Prolongez le texte sur la pièce du café de M. Duthé en reprenant juste après son dernier couplet.

==== TEXTE À ANALYSER

Le dénoûment est ingénieux et vif. Au milieu de ces originaux, on distingue un jeune auteur dont on représente la pièce ce soir même. Il a mis sur la scène les personnages ridicules du café de M. Duthé dont il aime la fille. Il a joué ses rivaux, aux applaudissements du public. Cette peinture comique éclaire et désabuse le bonhomme sur le compte des artistes dont il est entiché. « Mais quel est le dénoûment de votre pièce ? dit-il au poëte. – Il dépend de vous, Monsieur. De moi ? Ah! je suis trop ami des arts pour empêcher une pièce de se dénouer. Voici la main de Lucile. »

Le vaudeville final célèbre les bienfaits du Consulat, qui ranimait les arts en rétablissant l'ordre et les lois, et les inspirait par l'éclat de sa gloire :

Trop longtemps le marbre et la toile
Chez nous furent inanimés ;
Les Arts, couverts d'un sombre voile,
Dans la nuit semblaient abîmés.
Mais plus d'un sublime génie
Déjà les arrache au tombeau,
Et sur l'Ignorance et l'Envie
Fait tomber enfin le rideau.

Voyez la Vertu triomphante
Foudroyer l'affreuse Terreur ;
Voyez la Pitié consolante
Sécher les larmes du malheur.
Le Vandalisme et la Licence
D'un crêpe couvraient le tableau ;
La main qui nous rend l'espérance
A su déchirer le rideau.

Mais l'amoureuse ramène le spectateur à la pièce par un dernier couplet fort bien tourné :

Le dénoûment de cet ouvrage
Fat hasardé par son auteur ;
Consentez à mon mariage :
Entre vos mains est mon bonheur.
Le même intérêt nous rassemble
Pour le succès de ce tableau ;
Ne faites point tomber ensemble
Pièce, mariage et rideau.

========
==== DOCUMENTS FOURNIS

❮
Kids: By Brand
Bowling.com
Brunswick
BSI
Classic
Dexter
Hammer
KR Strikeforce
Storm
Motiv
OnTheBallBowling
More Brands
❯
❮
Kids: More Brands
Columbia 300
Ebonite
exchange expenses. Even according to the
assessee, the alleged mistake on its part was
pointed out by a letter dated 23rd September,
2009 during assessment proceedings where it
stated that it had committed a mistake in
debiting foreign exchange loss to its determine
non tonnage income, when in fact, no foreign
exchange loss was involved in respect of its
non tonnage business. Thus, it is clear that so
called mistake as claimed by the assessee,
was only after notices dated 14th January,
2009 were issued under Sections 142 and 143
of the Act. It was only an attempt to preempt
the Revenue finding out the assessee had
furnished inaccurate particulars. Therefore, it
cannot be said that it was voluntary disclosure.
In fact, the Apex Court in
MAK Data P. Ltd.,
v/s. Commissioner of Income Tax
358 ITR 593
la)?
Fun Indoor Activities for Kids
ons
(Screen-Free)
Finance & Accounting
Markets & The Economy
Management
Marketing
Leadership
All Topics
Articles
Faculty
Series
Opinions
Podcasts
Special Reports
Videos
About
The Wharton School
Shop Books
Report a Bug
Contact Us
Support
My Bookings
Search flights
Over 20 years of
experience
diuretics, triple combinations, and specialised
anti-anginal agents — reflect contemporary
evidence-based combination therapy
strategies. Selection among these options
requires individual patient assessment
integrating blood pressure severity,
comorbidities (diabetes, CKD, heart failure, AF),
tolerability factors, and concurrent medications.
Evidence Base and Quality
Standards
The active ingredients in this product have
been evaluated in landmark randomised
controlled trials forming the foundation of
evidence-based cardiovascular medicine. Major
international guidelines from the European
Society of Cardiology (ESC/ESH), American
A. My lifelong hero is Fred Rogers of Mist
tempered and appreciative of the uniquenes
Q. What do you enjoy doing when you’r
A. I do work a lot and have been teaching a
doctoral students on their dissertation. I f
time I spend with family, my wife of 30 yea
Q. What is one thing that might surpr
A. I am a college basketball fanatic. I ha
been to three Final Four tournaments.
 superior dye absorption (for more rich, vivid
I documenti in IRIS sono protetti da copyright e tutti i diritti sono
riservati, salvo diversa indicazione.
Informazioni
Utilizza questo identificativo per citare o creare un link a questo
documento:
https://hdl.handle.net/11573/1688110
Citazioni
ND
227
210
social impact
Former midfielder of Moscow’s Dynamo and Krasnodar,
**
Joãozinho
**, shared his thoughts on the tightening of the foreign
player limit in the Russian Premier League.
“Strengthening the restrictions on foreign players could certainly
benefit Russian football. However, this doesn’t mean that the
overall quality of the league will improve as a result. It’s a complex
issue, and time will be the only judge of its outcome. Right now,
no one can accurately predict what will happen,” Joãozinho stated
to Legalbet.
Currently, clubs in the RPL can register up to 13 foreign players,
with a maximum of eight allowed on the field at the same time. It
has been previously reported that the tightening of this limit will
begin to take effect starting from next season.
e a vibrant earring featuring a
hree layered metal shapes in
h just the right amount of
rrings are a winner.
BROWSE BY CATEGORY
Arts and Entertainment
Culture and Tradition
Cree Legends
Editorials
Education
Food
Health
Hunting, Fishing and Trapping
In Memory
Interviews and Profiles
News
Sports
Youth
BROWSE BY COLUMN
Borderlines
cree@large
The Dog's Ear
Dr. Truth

========

→ **RÉPONSE**
On demandera peut-être encore une fois comment une pièce où se trouvent d'ingénieux détails et de jolis couplets n'a pu être représentée ? La liste des personnages pourra répondre. On y voit un bel esprit, un auteur de coterie, qui n'aime point que des jeunes gens viennent chasser sur ses terres ; le théâtre n'appartient qu'à lui et à ses amis. Or, n'était-ce pas à une personnalité pour MM. Radet, Barré, Desfontaines et Piis, qui exerçaient sur tous les théâtres de vaudeville un monopole exclusif et jaloux ?

M. Étienne et ses deux amis, MM. Morel et Moras, se sont vengés de ces refus, de cette coalition des vieux contre les jeunes, par une petite préface fort plaisante :

« Il y a environ trois mois que trois auteurs, en trois soirées, ont fait ce petit vaudeville. Leur dessein avait été de tracer un des ridicules du jour. Ils abusèrent peut-être du droit que le vaudeville a d'être malin ; du moins ils crurent le lire sur la figure de trois directeurs de théâtre auxquels ils présentèrent l'ouvrage ; mais sans doute ils se sont trompés : il vaut mieux croire que la faiblesse de la pièce a occasionné les trois refus qu'ils ont éprouvés. Ceux qui jetteront les yeux sur ces couplets jugeront si les trois auteurs sont blâmables d'avoir cédé à leur amour-propre, et de s'être livrés à l'impression, »

On nous excusera si, malgré l'usage et l'ordre naturel, nous terminons l'analyse de la pièce par la préface ; mais cette boutade, qui exprime toute la pensée des auteurs, est aussi un curieux monument des coteries, des cabales littéraires, éternelles entraves du talent qui commence.

A. F.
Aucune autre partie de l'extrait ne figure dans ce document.